21 June 2007

Trampoline

Today my boss told me I was pale and suggested I needed a day off and a massage. Probably not a good sign. But then again, maybe she'll fork out for the spa day?

Friends, the next time you open up your work email account and hit 'compose message', let me caution you to think again. For I, while Googling (as one does on a quiet Thursday evening), came across a very interesting (and disturbing) website. As many of you know, I spent 3 of my formative career years working for a company we'll call the 'Big E'. It is no surprise to anyone the spectacular implosion this company went through...but did you know that a good portion of our emails are up on the internet for all of the public to see??? Thankfully, it is only a mere 200,000 of what must be millions and millions of correspondence from a short period of time. I was too small a peon when I was there to have written anything important, but there are a few up there between me and one of my friends, who happened to become quite a high level exec there. Here is an excerpt from the homepage of this site:

In October 2003 the US Federal Energy Regulatory Commission placed 200,000 of Company E's internal emails from 1999-2002 into the public domain as part of its ongoing investigations. The archive offers an extraordinary window into the lives and preoccupations of E's top executives during a turbulent period....Engineers used this data as testbed during development of the company's SONAR technology. The result was so fascinating we decided to open it up and allow anyone to dig in. The Company E Explorer lets you investigate the actions and reactions of E's senior management team as the noose began to tighten.

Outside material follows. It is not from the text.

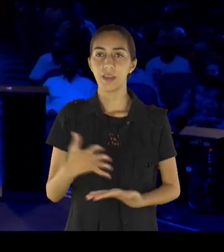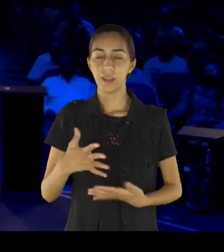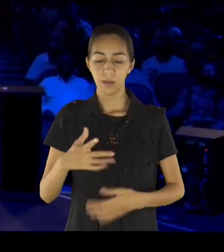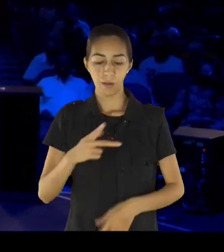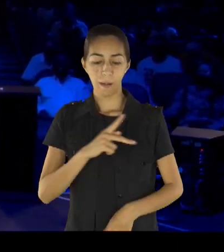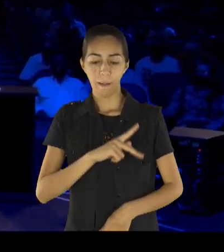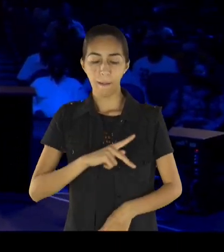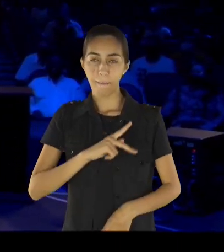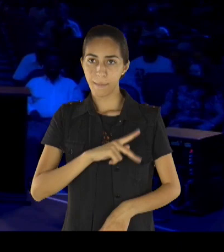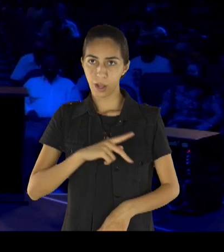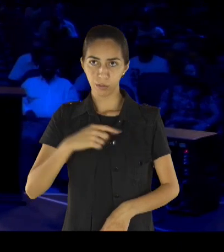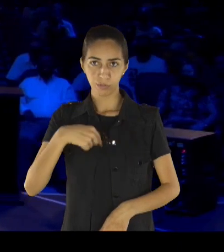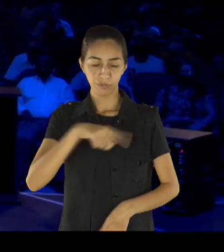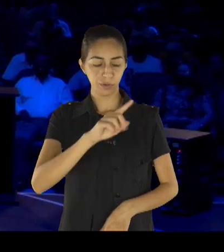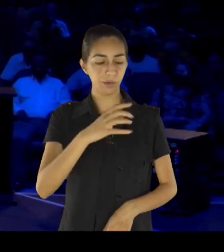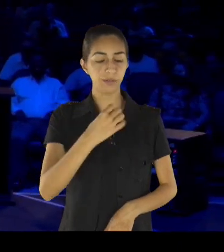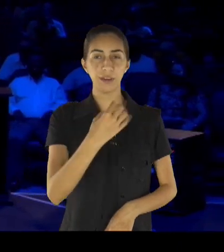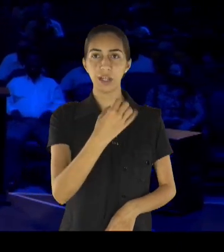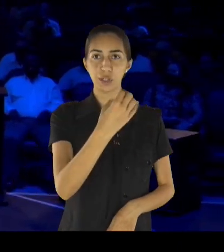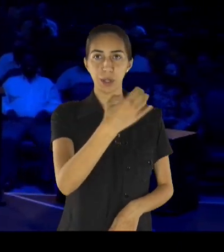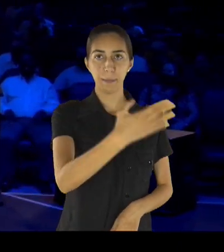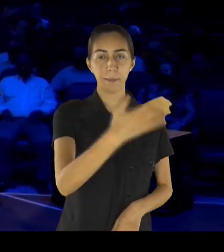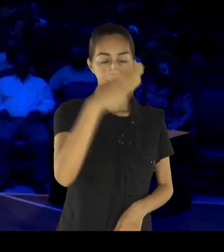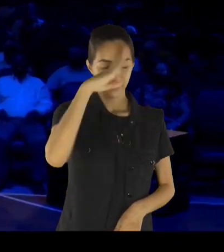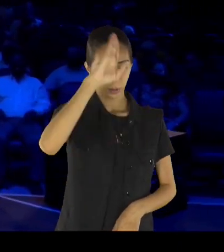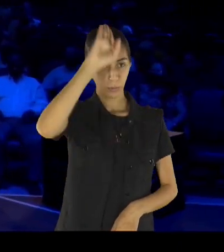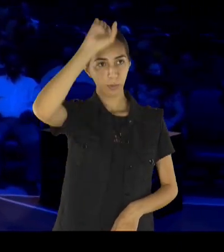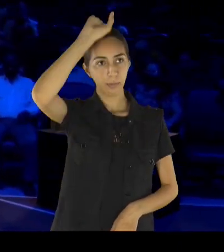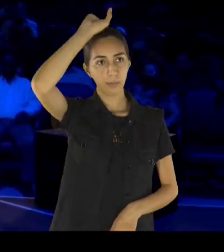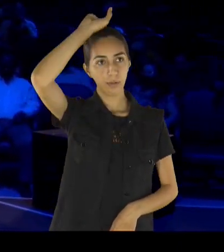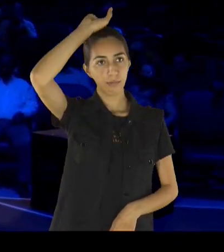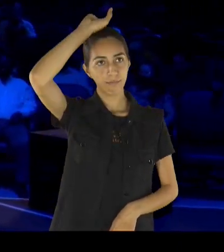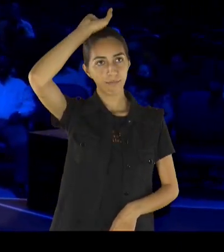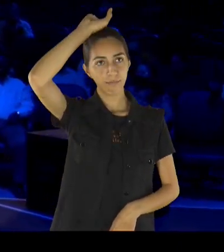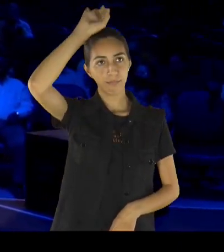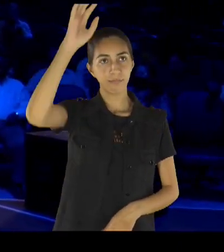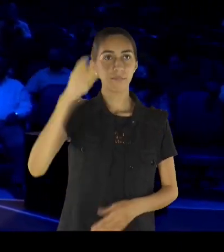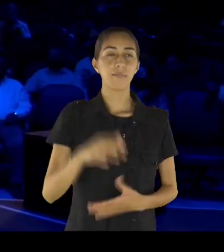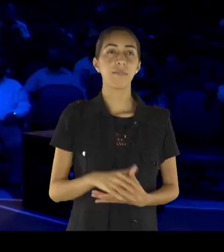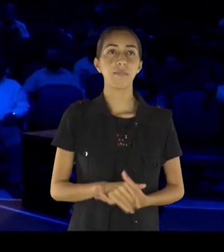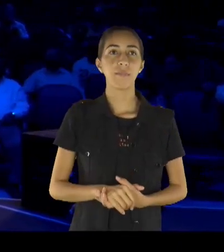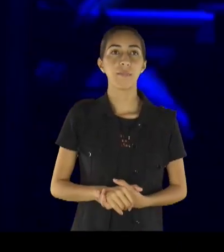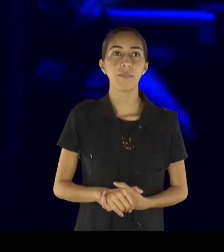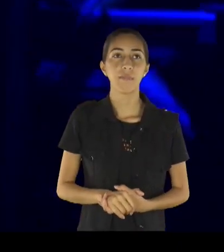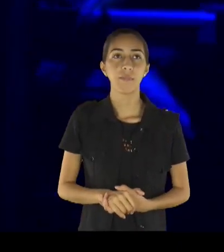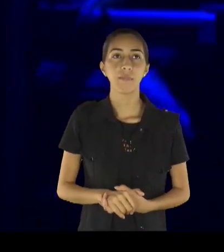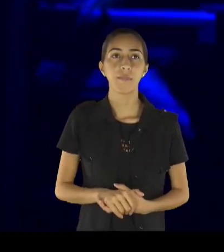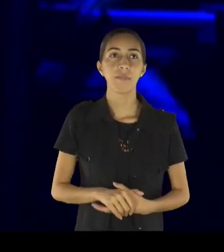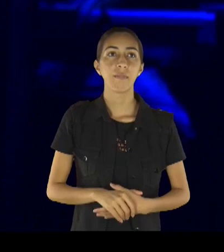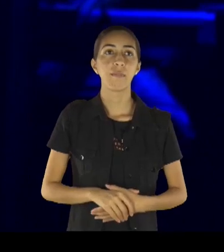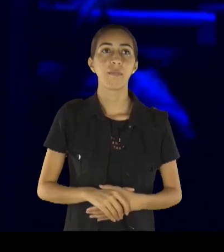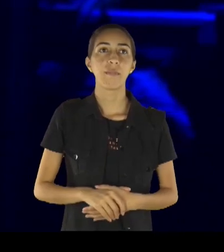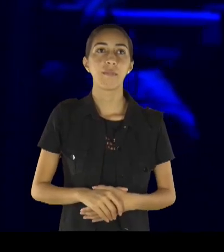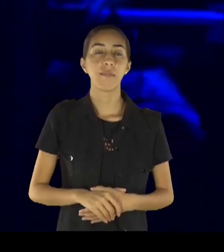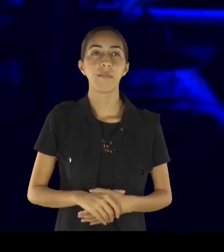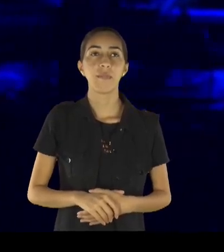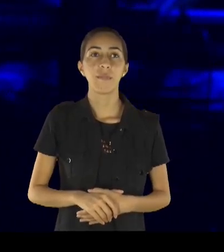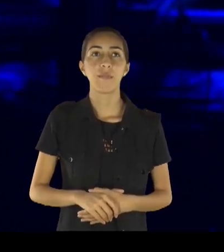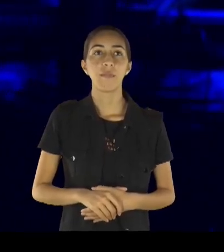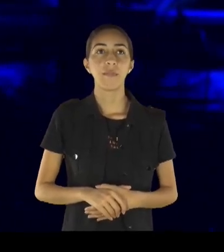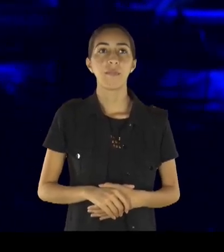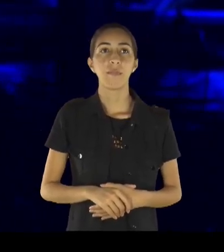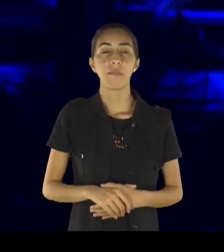sabe, que situação que estava, esse pessoal, pastor no barco, estava para morrer, estavam para morrer, estavam há vários dias,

Thankfully I left the Big E midway through 2000 to go to graduate school, but reading through this website is like turning the clock back...big time. I found emails between one of my friends and his mother...another one mentioning another friend being terminated and re-hired...one inviting me to a happy hour for margaritas...and another one from the infamous CEO from Thanksgiving 2001...just as the walls started to crumble:
"F*ck you, you piece of sh*t. I can't wait to see you go down with the ship like all the other vermin. Smug, paranoid, unhappy mother f*cker. Eat sh*t."


What have I learned from this (what I thought was an) innocent Google search? Never put in your corporate email something you wouldn't later mind being in the public domain, literally for the entire world to see, spelling mistakes, warts and all. And 2, never, ever trust the CEO with the toothy grin who promises the world. He very well may be stealing your pension.